→ Selected excerpt

※

Feature Article

Yucatan Buys Chichen Itza for $220M

Image description

By Evan J. Albright

After 500 years of private ownership, Chichen Itza is now the property of the state of Yucatan. What took so long?

With the quick sweep of a pen, Mexico's state of Yucatan purchased 200 acres constituting the central archaeological zone of Chichen Itza, a UNESCO heritage site and Wonder of the World.

Unknown to the millions of tourists around the world who visit the site each year, Chichen Itza has been privately owned for the past 500 years. On March 29, 2010, Hans Jurgen Thies Barbachano, owner of 200 acres upon which some of the world's most recognizable monuments rest -- El Castillo, the Great Ball Court, the Caracol, the Temple of Warriors -- agreed to sell his property to the state of Yucatan for $220 million Mexican ($17.6 million US).

The transaction ends more than a decade of controversy between the property's owners, the state and federal governments, and various stakeholder groups, all of which have been vying for control of the restored ancient city.

Private property since the Conquest

Chichen Itza was Yucatan's first capital. During the Spanish Conquest, Montejo the Younger, whose father had received a patent for the region, captured the city in 1532, renamed it Ciudad Real, and declared it capital of the Yucatan Peninsula. Several months later the Maya rose up and drove Montejo and his conquistadors not only out of the city, but entirely out of Yucatan. When the conquest resumed several years later, the Montejo family instead took the more amenable Maya city of T'ho, renamed it Merida, and from there subdued the rest of the peninsula.

※

→ What this task involves
Please continue the article about Yucatan's purchase of Chichen Itza, picking up after its final sentence.

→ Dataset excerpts

※

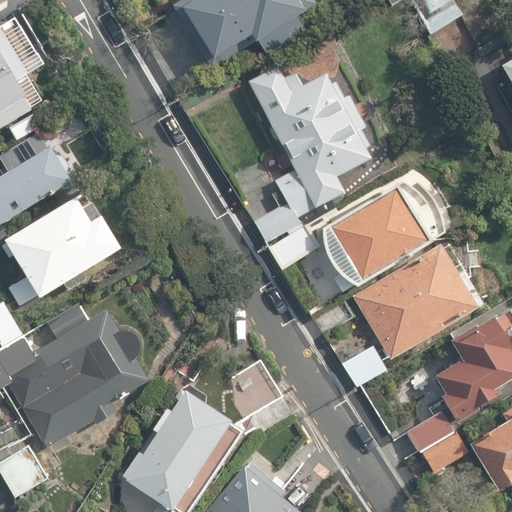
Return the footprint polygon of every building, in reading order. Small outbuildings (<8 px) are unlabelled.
[(316,2),(314,0),(178,0),(172,4),(213,67),(257,38),(266,52),(304,26),(297,14),(316,2)] [(462,15),(452,0),(407,0),(430,35),(462,15)] [(41,126),(32,110),(33,109),(32,106),(43,101),(0,27),(0,136),(11,130),(17,140),(41,126)] [(511,58),(498,66),(511,90),(511,58)] [(254,221),(268,245),(303,224),(299,217),(345,190),(337,175),(371,157),(366,147),(370,145),(362,128),(366,126),(349,94),(345,96),(336,81),(332,83),(326,72),(302,85),(295,71),(284,77),(278,65),(248,81),(295,168),(275,179),(280,188),(272,193),(280,206),(254,221)] [(55,189),(71,180),(50,144),(46,146),(39,133),(0,156),(0,223),(48,193),(50,195),(56,191),(55,189)] [(424,176),(414,170),(322,226),(323,239),(325,251),(331,262),(339,271),(348,279),(357,284),(452,226),(451,213),(445,201),(435,186),(424,176)] [(82,270),(121,246),(101,213),(100,214),(91,199),(81,205),(76,195),(3,238),(26,275),(8,286),(19,305),(37,294),(39,296),(63,281),(68,290),(88,278),(82,270)] [(306,223),(303,224),(268,245),(282,269),(320,246),(306,223)] [(459,273),(440,242),(352,295),(391,358),(483,302),(464,269),(459,273)] [(2,344),(23,331),(4,301),(0,303),(0,342),(1,342),(2,344)] [(106,306),(89,318),(79,301),(47,321),(57,337),(34,351),(23,331),(2,344),(0,345),(0,387),(8,383),(49,448),(94,420),(96,423),(117,410),(112,402),(149,378),(136,357),(138,353),(140,348),(140,343),(139,338),(136,334),(132,330),(125,328),(119,328),(106,306)] [(474,407),(501,392),(497,385),(511,376),(511,348),(510,346),(511,343),(511,342),(493,314),(477,324),(476,322),(450,338),(462,358),(433,374),(445,393),(441,395),(457,421),(475,410),(474,407)] [(357,386),(387,368),(373,344),(343,363),(357,386)] [(175,511),(240,426),(179,380),(109,473),(161,511),(175,511)] [(511,407),(503,413),(507,419),(469,442),(498,488),(511,479),(511,407)] [(454,429),(441,409),(407,430),(419,450),(420,449),(454,429)] [(454,429),(420,449),(434,472),(468,452),(454,429)] [(49,477),(29,443),(0,460),(0,470),(15,497),(49,477)] [(297,511),(298,511),(244,464),(201,511),(297,511)]
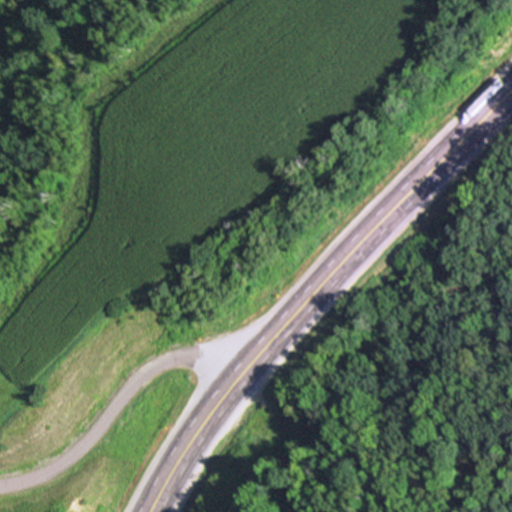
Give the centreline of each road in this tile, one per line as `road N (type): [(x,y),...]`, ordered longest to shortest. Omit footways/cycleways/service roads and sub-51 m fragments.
road 1 (primary): [(139,511),(241,372),(511,88)]
road 2 (residential): [(0,484),(65,456),(135,373),(188,356),(241,372)]
road 3 (track): [(241,372),(325,467),(335,494),(322,511)]
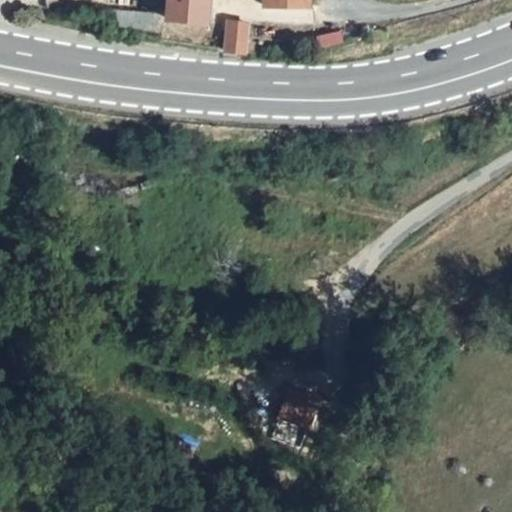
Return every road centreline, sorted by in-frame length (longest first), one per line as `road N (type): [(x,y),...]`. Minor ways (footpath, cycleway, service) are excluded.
road 1 (secondary): [(511,50),(412,82),(335,91),(124,79),(0,56)]
road 2 (unclassified): [(349,511),(356,430),(339,361),(339,312),(364,270),(404,231),(511,160)]
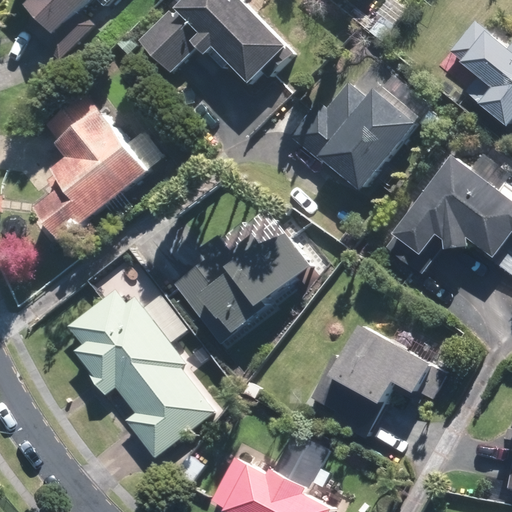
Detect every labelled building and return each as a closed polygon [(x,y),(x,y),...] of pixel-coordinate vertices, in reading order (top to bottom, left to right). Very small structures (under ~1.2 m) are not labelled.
[(46,0),(49,2),(43,7),(50,14),(36,28),(68,61),(105,27),(94,15),(109,0),(46,0)] [(306,49),(256,0),(207,0),(195,13),(189,20),(181,12),(151,42),(182,73),(212,45),(235,71),(245,62),(269,86),(306,49)] [(380,42),(393,25),(380,15),(367,32),(380,42)] [(511,38),(506,46),(472,20),(448,50),(458,58),(455,62),(487,87),(474,102),(503,125),(511,114),(511,38)] [(126,49),(109,63),(120,76),(137,62),(126,49)] [(355,191),(410,122),(369,88),(363,95),(347,82),(325,108),(315,101),(287,136),(355,191)] [(51,209),(78,244),(166,174),(118,113),(113,117),(96,96),(56,127),(84,162),(58,183),(68,196),(51,209)] [(511,233),(511,203),(447,155),(388,233),(392,237),(384,247),(419,273),(439,247),(439,248),(463,246),(462,238),(488,257),(508,230),(511,233)] [(202,258),(170,283),(216,344),(273,300),(267,293),(305,264),(281,232),(254,244),(248,235),(228,250),(215,234),(195,249),(202,258)] [(135,304),(125,291),(77,327),(93,347),(85,352),(102,372),(98,375),(115,397),(125,389),(145,413),(135,421),(164,459),(224,413),(191,369),(196,365),(143,297),(135,304)] [(431,401),(448,372),(352,317),(298,409),(361,445),(395,386),(409,394),(411,389),(431,401)] [(183,473),(198,485),(212,466),(196,455),(183,473)] [(266,470),(245,458),(221,501),(240,511),(349,511),(350,511),(321,496),(325,491),(289,472),(286,477),(268,467),(266,470)]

※

→ Response to this exercise
Chichen Itza became part of a Spanish land grant, and by the 1580s was a cattle ranch. The ruins, for the most part, were ignored, both by the Spanish government and by the owners of the property, except as a source of stone for the hacienda buildings and as a place for cattle to forage.

In 1841 the explorer John Lloyd Stephens visited the ancient city and the account of his visit, published as Incidents of Travel in the Yucatan (1843), brought Chichen Itza to the attention of the world. Yucatan was unable to capitalize on the attention for four years later the Maya rebelled and Chichen Itza became occupied territory. The owner at the time was slain, the hacienda destroyed, and was abandoned except for occasional visits by explorers. The uprising, known today as the War of the Castes, lasted more than 50 years.

In 1894, an American, Edward Herbert Thompson, purchased rights to the Hacienda Chichen. Thompson already had conducted several explorations of ancient Maya sites in Yucatan on behalf of the sponsors behind the Peabody Museum at Harvard University, the Field Museum in Chicago, the Museum of Natural History in New York City, and others. Thompson restored the hacienda and turned the site of Chichen Itza into his personal archaeological laboratory.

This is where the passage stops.